App logs filling disk
-
Last Friday, we found that our Cloudron apps stopped working due to one app (Etherpad-Lite) filling 100% of /dev/root with >100GB of new app logs. We deleted the logs, rebooted, and chalked it up as a one-time issue. Earlier today, this same thing happened a second time: Disk filled with another 100GB of extra platformdata. Running
cloudron-support --troubleshoot
and rebooting Cloudron resolved the issue, but without a clear understanding of why this happened, I'm concerned that this could happen again.This leaves me with a few follow-up questions:
- After having already deleted the excess log files, is there anything we can look at to track down the root cause, or is the "evidence" now all gone?
- Do we need to be actively managing log rotation for apps? Should I be setting up app-specific logrotate config files? Recommendations on how to do this?
- Any recommendations on how to monitor or configure alerts on file size or disk usage on Cloudron? (Server is running on AWS EC2, so perhaps I just do this with AWS Cloudwatch tools.)
- I'm seeing a number of recent disk-full threads on Cloudron and they didn't seem to be localized on Etherpad-Lite, so wondering if there are any platform issues that might be related.
Some specifics on our situation:
- saw that our externally-hosted uptime server reported that multiple Cloudron-hosted apps were unresponsive.
- visited Cloudron dashboard and found
/dev/root
at 100% capacity, with "platformdata" filling up disk usage chart. (160GB disk) - connected via SSH (AWS EC2 "Session Manager" option failed, presumably due to filled disk)

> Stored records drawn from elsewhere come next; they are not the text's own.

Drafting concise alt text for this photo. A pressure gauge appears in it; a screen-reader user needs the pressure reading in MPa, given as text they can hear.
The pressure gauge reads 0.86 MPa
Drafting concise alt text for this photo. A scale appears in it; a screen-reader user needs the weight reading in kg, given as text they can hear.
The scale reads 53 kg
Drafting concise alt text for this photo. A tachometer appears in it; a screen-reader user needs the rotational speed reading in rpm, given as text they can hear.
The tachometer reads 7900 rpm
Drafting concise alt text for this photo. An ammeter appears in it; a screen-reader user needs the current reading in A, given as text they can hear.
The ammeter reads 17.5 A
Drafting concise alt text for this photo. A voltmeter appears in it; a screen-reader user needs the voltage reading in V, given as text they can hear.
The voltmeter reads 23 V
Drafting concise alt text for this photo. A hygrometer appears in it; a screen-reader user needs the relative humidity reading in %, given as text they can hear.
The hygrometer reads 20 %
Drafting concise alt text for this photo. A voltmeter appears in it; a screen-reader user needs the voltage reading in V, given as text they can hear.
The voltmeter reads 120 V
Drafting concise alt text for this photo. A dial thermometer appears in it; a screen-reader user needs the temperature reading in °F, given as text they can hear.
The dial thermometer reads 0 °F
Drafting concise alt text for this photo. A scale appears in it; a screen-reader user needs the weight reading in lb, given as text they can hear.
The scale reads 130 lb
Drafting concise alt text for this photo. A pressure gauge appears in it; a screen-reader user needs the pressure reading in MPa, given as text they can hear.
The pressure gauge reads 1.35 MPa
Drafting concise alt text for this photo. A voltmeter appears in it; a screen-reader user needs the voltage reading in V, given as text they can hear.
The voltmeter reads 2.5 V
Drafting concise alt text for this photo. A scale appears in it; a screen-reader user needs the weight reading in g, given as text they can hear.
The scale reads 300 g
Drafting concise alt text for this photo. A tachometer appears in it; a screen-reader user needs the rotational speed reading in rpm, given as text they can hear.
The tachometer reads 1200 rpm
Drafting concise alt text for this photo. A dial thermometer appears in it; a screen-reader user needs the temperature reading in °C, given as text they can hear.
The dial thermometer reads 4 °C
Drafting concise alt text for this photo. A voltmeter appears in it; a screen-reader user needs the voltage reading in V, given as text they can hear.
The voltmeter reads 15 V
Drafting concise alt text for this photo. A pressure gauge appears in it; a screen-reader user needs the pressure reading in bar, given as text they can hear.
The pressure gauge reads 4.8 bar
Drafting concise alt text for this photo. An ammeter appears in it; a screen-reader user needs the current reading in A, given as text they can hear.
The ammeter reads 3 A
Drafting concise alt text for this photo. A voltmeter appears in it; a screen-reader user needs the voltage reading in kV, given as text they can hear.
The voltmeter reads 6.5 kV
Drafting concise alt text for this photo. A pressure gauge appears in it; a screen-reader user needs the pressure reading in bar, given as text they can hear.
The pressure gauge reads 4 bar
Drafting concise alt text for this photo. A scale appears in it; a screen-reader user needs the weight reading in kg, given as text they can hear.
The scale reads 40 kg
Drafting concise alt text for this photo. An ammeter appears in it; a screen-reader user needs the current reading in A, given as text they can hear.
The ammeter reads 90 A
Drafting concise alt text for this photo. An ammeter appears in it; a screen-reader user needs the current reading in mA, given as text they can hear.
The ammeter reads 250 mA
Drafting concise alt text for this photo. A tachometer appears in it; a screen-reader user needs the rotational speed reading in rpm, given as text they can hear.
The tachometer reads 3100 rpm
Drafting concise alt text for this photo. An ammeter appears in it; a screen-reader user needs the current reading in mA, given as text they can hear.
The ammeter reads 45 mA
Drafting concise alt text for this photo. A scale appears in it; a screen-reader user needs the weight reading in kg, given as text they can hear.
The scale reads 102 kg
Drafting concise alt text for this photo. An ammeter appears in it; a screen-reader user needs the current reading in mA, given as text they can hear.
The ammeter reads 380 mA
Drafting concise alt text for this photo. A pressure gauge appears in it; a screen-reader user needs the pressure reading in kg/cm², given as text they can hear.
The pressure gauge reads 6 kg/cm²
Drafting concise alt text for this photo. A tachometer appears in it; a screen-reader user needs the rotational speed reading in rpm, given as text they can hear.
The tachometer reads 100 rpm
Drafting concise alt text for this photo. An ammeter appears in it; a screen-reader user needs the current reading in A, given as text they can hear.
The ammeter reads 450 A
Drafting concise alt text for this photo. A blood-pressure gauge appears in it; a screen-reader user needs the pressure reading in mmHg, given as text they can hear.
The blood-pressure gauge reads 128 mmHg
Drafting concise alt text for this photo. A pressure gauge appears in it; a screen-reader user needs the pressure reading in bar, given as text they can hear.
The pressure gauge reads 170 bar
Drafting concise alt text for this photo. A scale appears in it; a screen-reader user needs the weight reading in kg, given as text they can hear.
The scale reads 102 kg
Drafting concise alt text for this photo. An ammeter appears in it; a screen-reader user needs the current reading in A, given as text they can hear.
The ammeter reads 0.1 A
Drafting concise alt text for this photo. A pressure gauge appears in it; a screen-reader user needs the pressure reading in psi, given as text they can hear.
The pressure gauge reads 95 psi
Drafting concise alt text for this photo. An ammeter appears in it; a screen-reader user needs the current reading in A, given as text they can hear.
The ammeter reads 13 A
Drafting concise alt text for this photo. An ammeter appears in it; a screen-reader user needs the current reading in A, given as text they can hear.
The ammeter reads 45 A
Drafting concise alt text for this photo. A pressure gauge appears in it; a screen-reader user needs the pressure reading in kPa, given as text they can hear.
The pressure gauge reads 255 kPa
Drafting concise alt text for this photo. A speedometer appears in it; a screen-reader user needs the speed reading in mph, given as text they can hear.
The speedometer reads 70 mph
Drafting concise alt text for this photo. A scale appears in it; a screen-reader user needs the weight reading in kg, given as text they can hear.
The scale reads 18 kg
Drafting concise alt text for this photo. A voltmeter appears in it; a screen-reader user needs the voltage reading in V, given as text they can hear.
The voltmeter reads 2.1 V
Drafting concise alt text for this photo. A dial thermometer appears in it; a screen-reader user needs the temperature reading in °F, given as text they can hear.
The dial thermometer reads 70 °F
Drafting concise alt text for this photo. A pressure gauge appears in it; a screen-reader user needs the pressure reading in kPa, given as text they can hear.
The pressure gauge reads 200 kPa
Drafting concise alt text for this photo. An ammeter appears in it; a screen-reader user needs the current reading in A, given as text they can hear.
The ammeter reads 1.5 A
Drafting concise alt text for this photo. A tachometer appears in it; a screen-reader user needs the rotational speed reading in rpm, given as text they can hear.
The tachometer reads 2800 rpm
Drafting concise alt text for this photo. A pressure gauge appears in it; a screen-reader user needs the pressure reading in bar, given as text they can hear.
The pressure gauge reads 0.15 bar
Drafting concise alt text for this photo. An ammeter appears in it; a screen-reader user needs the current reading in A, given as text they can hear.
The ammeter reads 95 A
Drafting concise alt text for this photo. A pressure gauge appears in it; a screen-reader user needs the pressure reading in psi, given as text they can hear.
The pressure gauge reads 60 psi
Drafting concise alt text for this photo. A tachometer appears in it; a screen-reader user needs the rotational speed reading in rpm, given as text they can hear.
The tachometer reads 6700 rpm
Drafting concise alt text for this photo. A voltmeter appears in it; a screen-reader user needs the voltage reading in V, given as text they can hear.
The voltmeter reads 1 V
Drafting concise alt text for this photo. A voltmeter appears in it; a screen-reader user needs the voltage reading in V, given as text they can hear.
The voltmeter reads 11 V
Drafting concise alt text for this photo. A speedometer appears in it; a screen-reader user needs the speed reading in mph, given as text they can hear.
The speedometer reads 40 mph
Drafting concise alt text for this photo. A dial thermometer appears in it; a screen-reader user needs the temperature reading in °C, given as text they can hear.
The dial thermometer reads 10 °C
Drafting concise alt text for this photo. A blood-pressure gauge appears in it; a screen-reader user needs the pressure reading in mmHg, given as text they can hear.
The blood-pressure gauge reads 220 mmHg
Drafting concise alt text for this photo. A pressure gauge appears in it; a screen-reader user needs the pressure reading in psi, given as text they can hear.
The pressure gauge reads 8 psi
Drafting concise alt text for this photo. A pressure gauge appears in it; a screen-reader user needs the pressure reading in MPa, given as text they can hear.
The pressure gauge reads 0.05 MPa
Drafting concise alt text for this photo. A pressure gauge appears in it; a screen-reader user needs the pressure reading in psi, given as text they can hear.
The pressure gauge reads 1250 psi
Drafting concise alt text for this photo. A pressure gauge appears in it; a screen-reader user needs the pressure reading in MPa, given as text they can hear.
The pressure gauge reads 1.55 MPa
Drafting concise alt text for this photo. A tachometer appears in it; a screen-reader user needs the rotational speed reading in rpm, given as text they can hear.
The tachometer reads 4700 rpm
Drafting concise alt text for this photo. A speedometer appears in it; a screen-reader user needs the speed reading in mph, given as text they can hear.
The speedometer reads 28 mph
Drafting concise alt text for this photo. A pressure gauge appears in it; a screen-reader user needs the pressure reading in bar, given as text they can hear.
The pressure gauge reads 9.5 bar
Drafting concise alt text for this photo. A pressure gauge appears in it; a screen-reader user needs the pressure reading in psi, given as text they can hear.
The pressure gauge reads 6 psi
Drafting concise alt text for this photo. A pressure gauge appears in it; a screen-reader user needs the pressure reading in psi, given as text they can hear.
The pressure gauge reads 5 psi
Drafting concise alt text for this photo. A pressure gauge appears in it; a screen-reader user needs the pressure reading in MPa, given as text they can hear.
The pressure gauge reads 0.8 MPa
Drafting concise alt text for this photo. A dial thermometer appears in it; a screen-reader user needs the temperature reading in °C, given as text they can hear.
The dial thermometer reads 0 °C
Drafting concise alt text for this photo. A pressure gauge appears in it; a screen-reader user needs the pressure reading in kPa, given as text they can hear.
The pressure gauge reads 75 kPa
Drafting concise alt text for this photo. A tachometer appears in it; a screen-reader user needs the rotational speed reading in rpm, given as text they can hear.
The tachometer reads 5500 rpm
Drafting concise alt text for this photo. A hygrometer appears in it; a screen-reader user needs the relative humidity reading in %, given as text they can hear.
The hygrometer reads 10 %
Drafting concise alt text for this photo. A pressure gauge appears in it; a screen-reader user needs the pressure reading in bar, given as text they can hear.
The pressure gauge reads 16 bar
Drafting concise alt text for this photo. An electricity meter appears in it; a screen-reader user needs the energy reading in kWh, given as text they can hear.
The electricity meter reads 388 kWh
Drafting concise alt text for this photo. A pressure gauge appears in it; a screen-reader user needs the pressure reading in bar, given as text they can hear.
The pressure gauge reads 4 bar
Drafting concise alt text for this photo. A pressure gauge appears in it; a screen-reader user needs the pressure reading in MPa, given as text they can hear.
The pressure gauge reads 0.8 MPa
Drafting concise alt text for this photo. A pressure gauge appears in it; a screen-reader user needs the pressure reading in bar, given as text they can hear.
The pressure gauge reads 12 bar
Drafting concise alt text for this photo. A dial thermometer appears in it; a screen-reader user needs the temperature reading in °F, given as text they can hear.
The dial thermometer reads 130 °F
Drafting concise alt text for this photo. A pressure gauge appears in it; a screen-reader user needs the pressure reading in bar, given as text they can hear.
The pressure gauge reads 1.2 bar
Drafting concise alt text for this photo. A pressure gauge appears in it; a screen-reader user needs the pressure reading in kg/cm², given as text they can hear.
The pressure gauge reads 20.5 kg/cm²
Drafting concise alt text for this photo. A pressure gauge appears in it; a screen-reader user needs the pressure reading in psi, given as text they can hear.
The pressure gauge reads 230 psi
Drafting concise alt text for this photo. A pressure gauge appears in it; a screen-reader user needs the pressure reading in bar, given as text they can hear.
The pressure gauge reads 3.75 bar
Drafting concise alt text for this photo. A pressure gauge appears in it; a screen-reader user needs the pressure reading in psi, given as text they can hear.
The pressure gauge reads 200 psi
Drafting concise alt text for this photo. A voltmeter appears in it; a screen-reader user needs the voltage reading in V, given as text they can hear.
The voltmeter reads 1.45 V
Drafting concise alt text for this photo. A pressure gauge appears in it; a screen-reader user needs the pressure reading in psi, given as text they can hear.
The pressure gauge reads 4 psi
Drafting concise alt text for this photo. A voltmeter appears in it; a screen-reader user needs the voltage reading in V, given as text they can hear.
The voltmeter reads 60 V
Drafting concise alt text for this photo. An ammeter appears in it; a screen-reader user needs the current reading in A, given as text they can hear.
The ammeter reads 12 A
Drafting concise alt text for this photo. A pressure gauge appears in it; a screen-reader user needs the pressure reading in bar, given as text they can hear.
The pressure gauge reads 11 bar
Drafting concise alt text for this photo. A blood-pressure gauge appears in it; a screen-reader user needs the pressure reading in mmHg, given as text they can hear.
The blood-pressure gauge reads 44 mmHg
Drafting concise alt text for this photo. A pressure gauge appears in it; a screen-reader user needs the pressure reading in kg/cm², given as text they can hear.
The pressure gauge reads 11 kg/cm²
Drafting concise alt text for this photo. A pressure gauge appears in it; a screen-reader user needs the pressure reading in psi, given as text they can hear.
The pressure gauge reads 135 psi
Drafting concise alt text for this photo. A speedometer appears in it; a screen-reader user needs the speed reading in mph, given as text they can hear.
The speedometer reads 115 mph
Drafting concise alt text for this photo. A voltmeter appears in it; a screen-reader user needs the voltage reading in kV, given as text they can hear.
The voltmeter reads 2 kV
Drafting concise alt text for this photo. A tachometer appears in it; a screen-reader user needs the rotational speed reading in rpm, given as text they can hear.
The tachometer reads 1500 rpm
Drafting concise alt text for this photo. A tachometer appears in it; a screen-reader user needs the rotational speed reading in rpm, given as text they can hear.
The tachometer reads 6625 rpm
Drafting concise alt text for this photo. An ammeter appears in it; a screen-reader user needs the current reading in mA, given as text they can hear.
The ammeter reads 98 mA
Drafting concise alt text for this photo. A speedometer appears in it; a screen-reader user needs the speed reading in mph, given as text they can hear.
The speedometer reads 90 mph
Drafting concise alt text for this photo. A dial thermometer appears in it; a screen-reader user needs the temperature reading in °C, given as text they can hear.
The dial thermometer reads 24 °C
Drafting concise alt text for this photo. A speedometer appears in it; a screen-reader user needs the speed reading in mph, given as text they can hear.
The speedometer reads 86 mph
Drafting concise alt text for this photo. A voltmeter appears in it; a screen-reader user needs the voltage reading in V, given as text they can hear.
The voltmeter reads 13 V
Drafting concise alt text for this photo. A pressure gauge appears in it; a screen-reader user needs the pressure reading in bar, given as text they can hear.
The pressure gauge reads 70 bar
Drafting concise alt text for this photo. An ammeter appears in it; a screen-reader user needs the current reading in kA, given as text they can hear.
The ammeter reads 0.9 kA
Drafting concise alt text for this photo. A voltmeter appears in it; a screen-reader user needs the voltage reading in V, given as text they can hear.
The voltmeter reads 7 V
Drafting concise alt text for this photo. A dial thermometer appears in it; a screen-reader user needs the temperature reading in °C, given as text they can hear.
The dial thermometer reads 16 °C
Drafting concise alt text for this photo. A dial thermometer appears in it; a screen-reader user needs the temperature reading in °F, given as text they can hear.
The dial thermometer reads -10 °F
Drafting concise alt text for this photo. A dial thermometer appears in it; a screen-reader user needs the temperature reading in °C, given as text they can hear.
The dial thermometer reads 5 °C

- found that Etherpad-Lite app had created >100GB of log files in the past day
- tracked down the troubleshooting instructions (idea: link to Troubleshooting page from the "/dev/root at 100% capacity" error dialog)
- ran
sudo cloudron-support --troubleshoot
, still saw DNS failures, but after rebooting everything started normal again.
-
N nebulon moved this topic from Support
-
N nebulon has marked this topic as solved
-
Oh wow, what an interesting (and slightly frightening) failure mode! "Your log files are so big that we've given up on managing them."